Google Gemini's Custom Boost Raises Eyebrows
While the viral claim stirred excitement, it conveniently left out a crucial detail: Gemini had a leg up. According to Redditusers, the developer managing Gemini's stream implemented a custom mini map. This clever addition allowed the chatbot to identify important gameplay elements like cuttable trees without relying solely on screenshot analysis.
Gemini is literally ahead of Claude atm in pokemon after reaching Lavender Town
— Jush (@Jush21e8) April 10, 2025
119 live views only btw, incredibly underrated stream pic.twitter.com/8AvSovAI4x
Unfortunately, Anthropic's Claude fell off because it does not have similar accelerations. Lacking such aids, Claude's gameplay evolution was entirely a matter of decoding raw images — a far more challenging task.
TechCrunch reports that this divergence points to an increasing problem in AI benchmarking: unreliable testing environments that warp performance metrics.
Why 'Pokémon' Is Being Used in AI Benchmarks
While "Pokémon" is not a serious benchmark for AI testing, it is a fun — albeit flawed example of demonstrating AI performance and choice-making. Yet, it also indicates how very susceptible benchmarking outcomes are to implementation modification.
For example, Anthropic's Claude 3.7 Sonnet model registered two varying scores on the SWE-bench Verified benchmark, which evaluates coding capability. Without the aid of improvements, it scored 62.3%. But with a bespoke "scaffold" system built by Anthropic, it soared to 70.3%.

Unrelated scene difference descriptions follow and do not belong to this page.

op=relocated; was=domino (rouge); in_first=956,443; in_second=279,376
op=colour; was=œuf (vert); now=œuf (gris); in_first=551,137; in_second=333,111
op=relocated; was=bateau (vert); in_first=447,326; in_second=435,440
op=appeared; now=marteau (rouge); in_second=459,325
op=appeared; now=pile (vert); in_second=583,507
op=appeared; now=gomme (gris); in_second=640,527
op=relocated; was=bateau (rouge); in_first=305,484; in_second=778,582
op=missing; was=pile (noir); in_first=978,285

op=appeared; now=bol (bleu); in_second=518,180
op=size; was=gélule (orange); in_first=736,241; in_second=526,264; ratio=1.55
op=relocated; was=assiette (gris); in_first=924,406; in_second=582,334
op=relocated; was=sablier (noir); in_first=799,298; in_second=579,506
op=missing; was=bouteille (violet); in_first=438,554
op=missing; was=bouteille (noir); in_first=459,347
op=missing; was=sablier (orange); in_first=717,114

"I agree, and the amount of progress being made here goes to show that memory matters. I know most humans wouldn't be able to memorize every pixel of every town/city/route/cave that they're in while playing the game, but humans can usually generally remember the overall layout of the current area they're in once they've explored it. So adding this feature feels like a crucial part of allowing the LLM to have some kind of functional short-term memory," the OP of the Reddit post wrote.
"Yeah, a mapping faculty is 100% a necessary function to get around in the world. Always thought it was the biggest issue DeepMind had with making progress on its biggest boojum: Montezuma's Revenge," another Reddit user agreed.
The Larger Issue: Murky AI Comparisons
Benchmarks should offer a distinct, level playing field on which to judge amid AI evolution. But as developers include proprietary pieces or tailor their models for a particular test, making true, apples-to-apples comparisons grows more challenging.
Clearly, these doctored benchmarks obscure the distinction between true model performance and sophisticated optimization. It's foreseen that more businesses will be forced to develop more open, standardized benchmarking methods — or risk misleading consumers, investors, and researchers alike.